## Supplied information
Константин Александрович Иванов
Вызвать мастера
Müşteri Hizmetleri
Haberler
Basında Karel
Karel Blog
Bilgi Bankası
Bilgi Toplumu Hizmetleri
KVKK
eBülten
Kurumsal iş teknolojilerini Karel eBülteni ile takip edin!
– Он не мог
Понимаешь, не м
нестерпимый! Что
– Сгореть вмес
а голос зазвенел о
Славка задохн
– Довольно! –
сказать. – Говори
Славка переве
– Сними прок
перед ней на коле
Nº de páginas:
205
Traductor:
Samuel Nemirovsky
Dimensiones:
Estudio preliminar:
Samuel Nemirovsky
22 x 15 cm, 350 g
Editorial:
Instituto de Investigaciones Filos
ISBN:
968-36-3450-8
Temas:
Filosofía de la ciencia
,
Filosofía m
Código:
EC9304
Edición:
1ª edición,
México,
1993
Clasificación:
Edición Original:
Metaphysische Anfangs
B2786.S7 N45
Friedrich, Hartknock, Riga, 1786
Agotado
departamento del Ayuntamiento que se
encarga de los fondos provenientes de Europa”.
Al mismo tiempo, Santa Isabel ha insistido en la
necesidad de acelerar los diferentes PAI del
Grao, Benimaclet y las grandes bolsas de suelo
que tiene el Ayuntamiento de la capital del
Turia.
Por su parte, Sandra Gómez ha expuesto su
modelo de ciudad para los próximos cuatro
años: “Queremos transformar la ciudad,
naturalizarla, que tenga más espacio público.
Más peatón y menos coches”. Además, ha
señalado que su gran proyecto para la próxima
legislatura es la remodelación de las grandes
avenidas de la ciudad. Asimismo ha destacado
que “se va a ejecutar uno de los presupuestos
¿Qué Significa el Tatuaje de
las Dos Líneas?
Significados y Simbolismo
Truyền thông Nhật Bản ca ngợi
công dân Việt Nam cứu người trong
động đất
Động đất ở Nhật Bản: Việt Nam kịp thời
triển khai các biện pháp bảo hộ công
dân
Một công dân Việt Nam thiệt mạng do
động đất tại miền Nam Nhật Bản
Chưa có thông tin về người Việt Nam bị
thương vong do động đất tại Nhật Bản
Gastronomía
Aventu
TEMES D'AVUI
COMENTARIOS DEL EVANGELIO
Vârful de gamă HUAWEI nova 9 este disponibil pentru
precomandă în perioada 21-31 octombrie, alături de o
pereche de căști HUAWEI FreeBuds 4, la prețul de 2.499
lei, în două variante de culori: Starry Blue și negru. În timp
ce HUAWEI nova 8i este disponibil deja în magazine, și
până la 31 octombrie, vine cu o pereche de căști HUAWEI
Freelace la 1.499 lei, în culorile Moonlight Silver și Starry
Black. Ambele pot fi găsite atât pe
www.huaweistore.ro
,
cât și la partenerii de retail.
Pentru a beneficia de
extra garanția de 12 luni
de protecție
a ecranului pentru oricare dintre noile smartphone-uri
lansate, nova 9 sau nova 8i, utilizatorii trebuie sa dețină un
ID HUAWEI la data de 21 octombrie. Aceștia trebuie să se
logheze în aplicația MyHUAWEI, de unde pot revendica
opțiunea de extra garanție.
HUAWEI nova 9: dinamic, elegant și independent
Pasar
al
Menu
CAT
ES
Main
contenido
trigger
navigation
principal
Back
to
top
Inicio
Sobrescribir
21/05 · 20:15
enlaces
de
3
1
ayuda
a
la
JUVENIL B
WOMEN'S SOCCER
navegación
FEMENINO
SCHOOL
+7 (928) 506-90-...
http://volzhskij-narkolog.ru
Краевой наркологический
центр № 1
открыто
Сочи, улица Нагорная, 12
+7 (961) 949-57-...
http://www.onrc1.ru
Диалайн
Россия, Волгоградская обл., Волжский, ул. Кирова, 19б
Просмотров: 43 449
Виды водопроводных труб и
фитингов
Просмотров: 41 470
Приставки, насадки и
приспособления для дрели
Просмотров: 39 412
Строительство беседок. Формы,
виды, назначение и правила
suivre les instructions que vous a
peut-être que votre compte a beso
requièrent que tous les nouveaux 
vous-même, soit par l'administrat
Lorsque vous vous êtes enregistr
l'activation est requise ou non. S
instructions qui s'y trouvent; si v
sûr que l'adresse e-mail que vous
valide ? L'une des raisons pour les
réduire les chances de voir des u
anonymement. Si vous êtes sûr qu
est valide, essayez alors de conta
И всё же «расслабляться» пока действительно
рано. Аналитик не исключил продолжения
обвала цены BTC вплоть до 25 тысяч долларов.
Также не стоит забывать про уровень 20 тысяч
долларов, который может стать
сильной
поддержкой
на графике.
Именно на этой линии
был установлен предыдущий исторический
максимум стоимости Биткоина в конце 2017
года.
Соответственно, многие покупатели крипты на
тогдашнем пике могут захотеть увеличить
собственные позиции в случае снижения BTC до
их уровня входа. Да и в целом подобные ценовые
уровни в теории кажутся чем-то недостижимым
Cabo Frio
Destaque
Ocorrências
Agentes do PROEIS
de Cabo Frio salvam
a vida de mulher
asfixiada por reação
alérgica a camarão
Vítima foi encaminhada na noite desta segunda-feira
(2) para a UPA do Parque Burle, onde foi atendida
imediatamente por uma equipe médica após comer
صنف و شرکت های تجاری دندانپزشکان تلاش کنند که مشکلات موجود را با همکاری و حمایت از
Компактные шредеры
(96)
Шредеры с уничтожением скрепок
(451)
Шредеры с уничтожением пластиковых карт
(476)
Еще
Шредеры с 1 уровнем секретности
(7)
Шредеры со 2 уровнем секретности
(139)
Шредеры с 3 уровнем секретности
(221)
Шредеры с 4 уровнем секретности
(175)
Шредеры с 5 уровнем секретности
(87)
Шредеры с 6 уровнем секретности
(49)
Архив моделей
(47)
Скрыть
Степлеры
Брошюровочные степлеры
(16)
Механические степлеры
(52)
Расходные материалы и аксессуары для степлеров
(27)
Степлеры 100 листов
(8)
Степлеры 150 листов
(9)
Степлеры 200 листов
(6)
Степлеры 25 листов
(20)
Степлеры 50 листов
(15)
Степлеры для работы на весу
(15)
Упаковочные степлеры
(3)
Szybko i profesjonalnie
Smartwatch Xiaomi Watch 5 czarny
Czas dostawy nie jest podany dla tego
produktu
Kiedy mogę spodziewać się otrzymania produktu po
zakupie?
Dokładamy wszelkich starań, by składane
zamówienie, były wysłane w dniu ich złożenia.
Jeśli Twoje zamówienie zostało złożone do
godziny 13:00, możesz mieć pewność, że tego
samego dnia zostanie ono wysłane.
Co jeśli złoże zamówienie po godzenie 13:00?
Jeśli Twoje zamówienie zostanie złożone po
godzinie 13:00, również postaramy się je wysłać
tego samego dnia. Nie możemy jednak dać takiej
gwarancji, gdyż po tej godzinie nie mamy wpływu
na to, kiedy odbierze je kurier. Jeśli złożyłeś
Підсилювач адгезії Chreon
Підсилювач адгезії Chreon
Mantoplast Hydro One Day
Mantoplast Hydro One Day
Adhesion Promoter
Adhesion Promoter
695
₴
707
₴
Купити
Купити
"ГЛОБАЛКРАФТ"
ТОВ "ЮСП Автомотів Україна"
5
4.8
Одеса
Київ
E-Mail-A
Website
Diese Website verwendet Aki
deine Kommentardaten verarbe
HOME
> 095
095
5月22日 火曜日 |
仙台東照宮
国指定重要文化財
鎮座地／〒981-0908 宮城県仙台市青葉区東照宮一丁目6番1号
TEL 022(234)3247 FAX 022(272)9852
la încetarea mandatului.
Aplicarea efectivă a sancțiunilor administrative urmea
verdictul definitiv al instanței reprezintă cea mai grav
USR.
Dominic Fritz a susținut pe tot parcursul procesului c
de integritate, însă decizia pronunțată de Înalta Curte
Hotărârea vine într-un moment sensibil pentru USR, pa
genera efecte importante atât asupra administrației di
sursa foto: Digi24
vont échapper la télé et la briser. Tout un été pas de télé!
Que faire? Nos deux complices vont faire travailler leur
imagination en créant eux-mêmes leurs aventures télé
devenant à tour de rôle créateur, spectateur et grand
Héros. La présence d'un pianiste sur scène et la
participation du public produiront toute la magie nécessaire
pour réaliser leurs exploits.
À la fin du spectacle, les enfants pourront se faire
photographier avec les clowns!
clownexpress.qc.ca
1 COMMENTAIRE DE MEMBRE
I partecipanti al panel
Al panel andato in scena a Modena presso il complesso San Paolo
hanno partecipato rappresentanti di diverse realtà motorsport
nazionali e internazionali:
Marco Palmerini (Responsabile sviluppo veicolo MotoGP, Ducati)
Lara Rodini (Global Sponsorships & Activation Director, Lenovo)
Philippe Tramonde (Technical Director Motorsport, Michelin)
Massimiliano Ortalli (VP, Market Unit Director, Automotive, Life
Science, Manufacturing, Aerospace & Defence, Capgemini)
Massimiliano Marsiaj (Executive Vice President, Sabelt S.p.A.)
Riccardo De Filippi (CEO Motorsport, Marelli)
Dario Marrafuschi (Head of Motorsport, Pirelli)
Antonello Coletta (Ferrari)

## What the task asks
Using only the listing above, restate exactly the lines from the line containing "968-36-3450-8" through the line containing "encarga de los", both included.

## Answer
968-36-3450-8
Temas:
Filosofía de la ciencia
,
Filosofía m
Código:
EC9304
Edición:
1ª edición,
México,
1993
Clasificación:
Edición Original:
Metaphysische Anfangs
B2786.S7 N45
Friedrich, Hartknock, Riga, 1786
Agotado
departamento del Ayuntamiento que se
encarga de los fondos provenientes de Europa”.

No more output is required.